Zwar müssen die Schülerinnen auch künftig mit dem Bus zum Sportunterricht – auf den Oberhausberg, auf das Gelände hinter dem Haus der Jugend – gefahren werden, doch die Zeiten ständig wechselnder, fremder Sportstätten mit teils langen Anfahrtswegen sind nun vorbei. Die Niedernburger haben wieder etwas „Eigenes“. Darüber ist auch Direktor Rudolf Nerl „heilfroh“ – die drei zurück liegenden Jahre seien lang und anstrengend gewesen. Im September 2014 hatte man begonnen, eine neue Halle zu planen, seit Mitte August 2015 wird gebaut und im Oktober 2015 war offizielle Grundsteinlegung. Ein Jahr später ist das rund 6,1 Millionen Euro teure und 300000 Euro billiger als gedachte Bauprojekt nun also fertig. Hinter dem Haus der Jugend hat man zusammen mit der Diözese Passau auf dem Oberhausberg eine moderne, teilbare Sportstätte errichtet, die sich durch ein in den Georgsberg abgesenktes Hallenniveau und eine pavillonartige Bauweise auszeichnet.
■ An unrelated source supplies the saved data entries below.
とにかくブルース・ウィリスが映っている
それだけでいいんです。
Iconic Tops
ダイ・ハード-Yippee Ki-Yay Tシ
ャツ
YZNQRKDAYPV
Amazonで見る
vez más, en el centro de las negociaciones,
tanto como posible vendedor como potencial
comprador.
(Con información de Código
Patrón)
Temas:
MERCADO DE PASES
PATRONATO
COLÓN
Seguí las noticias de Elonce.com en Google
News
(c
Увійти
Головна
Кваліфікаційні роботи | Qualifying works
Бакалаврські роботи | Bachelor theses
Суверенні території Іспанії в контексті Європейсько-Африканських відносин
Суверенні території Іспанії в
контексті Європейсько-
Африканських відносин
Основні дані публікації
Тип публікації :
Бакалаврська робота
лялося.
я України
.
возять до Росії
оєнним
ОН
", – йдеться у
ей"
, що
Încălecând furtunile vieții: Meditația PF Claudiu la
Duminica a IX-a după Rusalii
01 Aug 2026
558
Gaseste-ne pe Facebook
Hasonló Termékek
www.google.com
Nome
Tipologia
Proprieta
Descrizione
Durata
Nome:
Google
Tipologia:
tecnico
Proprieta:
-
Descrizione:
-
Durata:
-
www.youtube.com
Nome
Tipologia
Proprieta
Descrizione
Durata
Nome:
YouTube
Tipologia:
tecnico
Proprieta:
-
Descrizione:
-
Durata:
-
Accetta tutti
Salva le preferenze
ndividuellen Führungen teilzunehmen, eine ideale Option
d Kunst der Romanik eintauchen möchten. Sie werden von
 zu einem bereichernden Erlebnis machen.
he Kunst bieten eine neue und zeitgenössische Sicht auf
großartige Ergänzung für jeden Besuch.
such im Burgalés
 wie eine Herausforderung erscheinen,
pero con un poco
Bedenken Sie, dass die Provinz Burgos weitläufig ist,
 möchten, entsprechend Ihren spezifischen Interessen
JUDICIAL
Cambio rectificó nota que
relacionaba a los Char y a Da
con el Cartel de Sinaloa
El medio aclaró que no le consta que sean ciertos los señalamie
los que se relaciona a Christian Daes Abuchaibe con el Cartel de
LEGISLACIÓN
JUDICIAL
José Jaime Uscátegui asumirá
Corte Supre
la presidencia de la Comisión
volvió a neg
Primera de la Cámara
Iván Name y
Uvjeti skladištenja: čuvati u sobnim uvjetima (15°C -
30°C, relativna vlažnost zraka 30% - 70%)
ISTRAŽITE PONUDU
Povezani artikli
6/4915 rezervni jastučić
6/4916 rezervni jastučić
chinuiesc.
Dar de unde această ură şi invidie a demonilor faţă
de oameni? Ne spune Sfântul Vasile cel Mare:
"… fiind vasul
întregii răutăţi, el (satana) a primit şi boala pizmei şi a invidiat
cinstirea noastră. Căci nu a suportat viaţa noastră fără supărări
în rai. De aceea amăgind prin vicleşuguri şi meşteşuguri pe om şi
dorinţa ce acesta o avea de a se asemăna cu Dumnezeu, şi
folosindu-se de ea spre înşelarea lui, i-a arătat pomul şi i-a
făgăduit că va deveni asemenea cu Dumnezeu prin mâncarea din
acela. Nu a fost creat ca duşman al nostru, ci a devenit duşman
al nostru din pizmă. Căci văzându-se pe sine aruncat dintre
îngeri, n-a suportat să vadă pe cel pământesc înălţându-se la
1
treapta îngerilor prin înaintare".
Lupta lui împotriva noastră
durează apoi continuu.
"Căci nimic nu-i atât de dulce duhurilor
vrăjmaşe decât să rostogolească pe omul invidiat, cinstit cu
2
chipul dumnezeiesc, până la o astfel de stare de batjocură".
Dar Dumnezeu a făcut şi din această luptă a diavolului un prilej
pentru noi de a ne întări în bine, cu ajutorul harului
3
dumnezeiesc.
Sportlehrerin und stellvertretende Schulleiterin Ursula Mairinger hat die neue Halle schon genutzt und ist „ebenso wie die Schülerinnen“ begeistert – vor allem von der neuen, modernen, sanitären wie technischen Ausstattung, den warmen Farben an den Wänden und den Glasfronten. Das Pendeln zur Sportstätte, primär während der Pausen, funktioniere sehr gut. Das sei aber auch kein Wunder: „Schließlich sind unsere Schülerinnen seit drei Jahren darin Spezialistinnen."